WorkflowTemplates allow for define multiple, related "components" that work together, to be defined inside the same definition (i.e. it is a list of templates), whereas WorkflowTask is essentially acting as a single, executable container template. I feel the former is more flexible. WorkflowTemplates allows encapsulation of a set of components working in conjunction (i.e. a DAG + multiple container templates), abstracted into a single, consumable, referencable unit. I view the WorkflowTemplate is a superset of the capabilities of the WorkflowTask since it can be used both in the capacity of a single container component as well as a consolidated set. My issue with WorkflowTask, is that it does not allow for this encapsulation of multiple components working together.
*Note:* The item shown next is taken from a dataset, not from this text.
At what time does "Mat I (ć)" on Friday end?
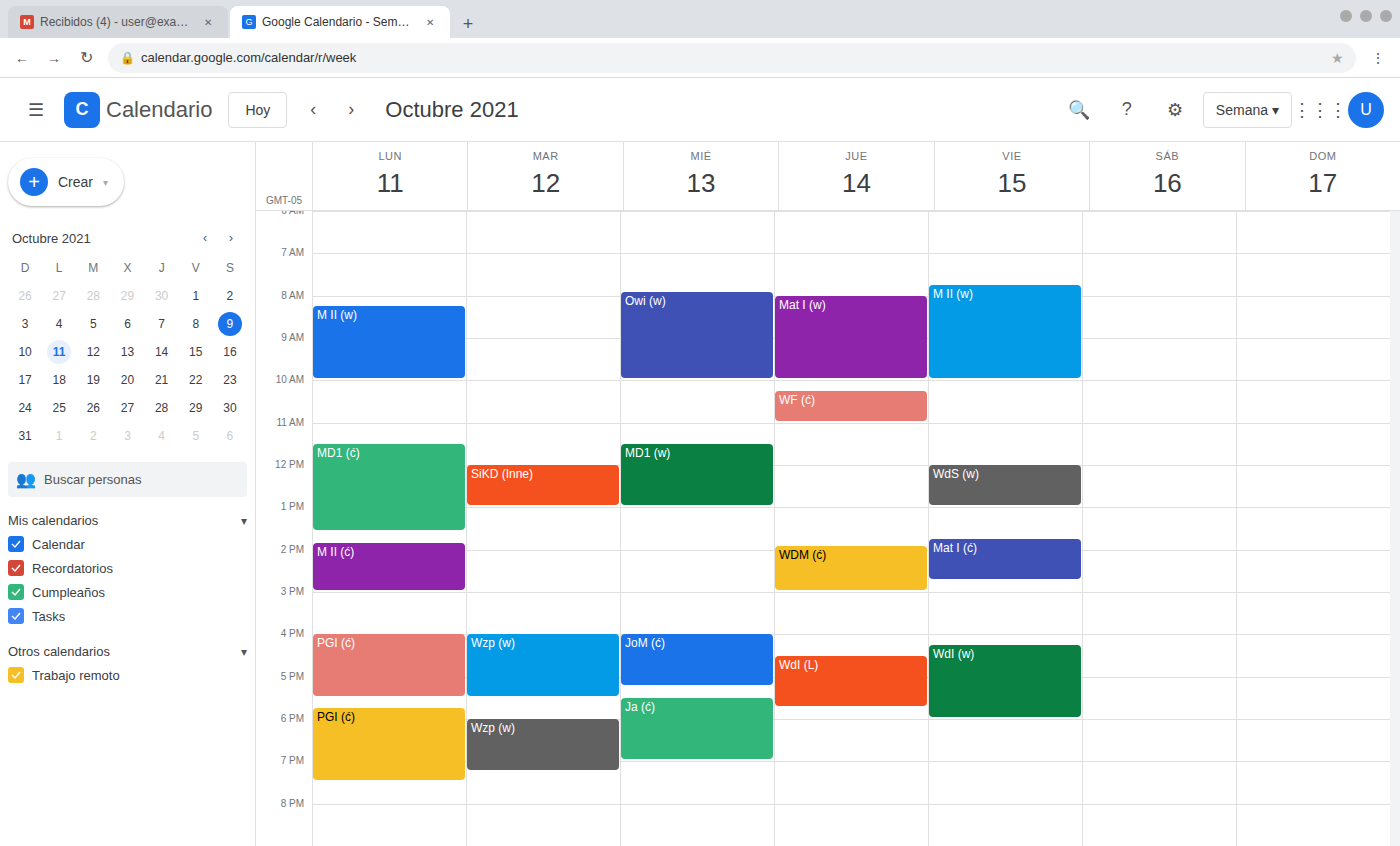
2:45 PM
If we are using programming analogies: WorkflowTemplates are equivalent to a golang package/library. It exposes multiple functions in that package to be consumed by a caller (a Workflow, or other WorkflowTemplates). What we are enhancing with this proposal, is the ability to add a main.go to the package, so that the WorkflowTemplate itself is a definition something which can execute, versus its current form as just a stand-alone component library which is only useful to be referenced.
WorkflowTemplates allow for define multiple, related "components" that work together, to be defined inside the same definition (i.e. it is a list of templates), whereas WorkflowTask is essentially acting as a single, executable container template. I feel the former is more flexible. WorkflowTemplates allows encapsulation of a set of components working in conjunction (i.e. a DAG + multiple container templates), abstracted into a single, consumable, referencable unit. I view the WorkflowTemplate is a superset of the capabilities of the WorkflowTask since it can be used both in the capacity of a single container component as well as a consolidated set. My issue with WorkflowTask, is that it does not allow for this encapsulation of multiple components working together.
This seems to be a misrepresentation of the suggestion for WorkflowTask to derive from DagTask. After all, DagTask itself can consist of a DAG and multiple container templates.
If we are using programming analogies: WorkflowTemplates are equivalent to a golang package/library. It exposes multiple functions in that package to be consumed by a caller (a Workflow, or other WorkflowTemplates). What we are enhancing with this proposal, is the ability to add a main.go to the package, so that the WorkflowTemplate itself is a definition something which can execute, versus its current form as just a stand-alone component library which is only useful to be referenced.
Workflows themselves are already that executable package, and don't need to be reinvented from WorkflowTemplates. They just need to be saved to the cloud.
After all, DagTask itself can consist of a DAG and multiple container templates.
I think I missed that from the example which was given, but if true, then I feel there is even less of a difference between what's being proposed in this issue versus what you desire from WorkflowTask/DagTask. Perhaps I don't fully understand the DagTask. Also why is it only DAGTask not also Workflow Steps? There are many workflows which do not use DAGs and only use Steps templates.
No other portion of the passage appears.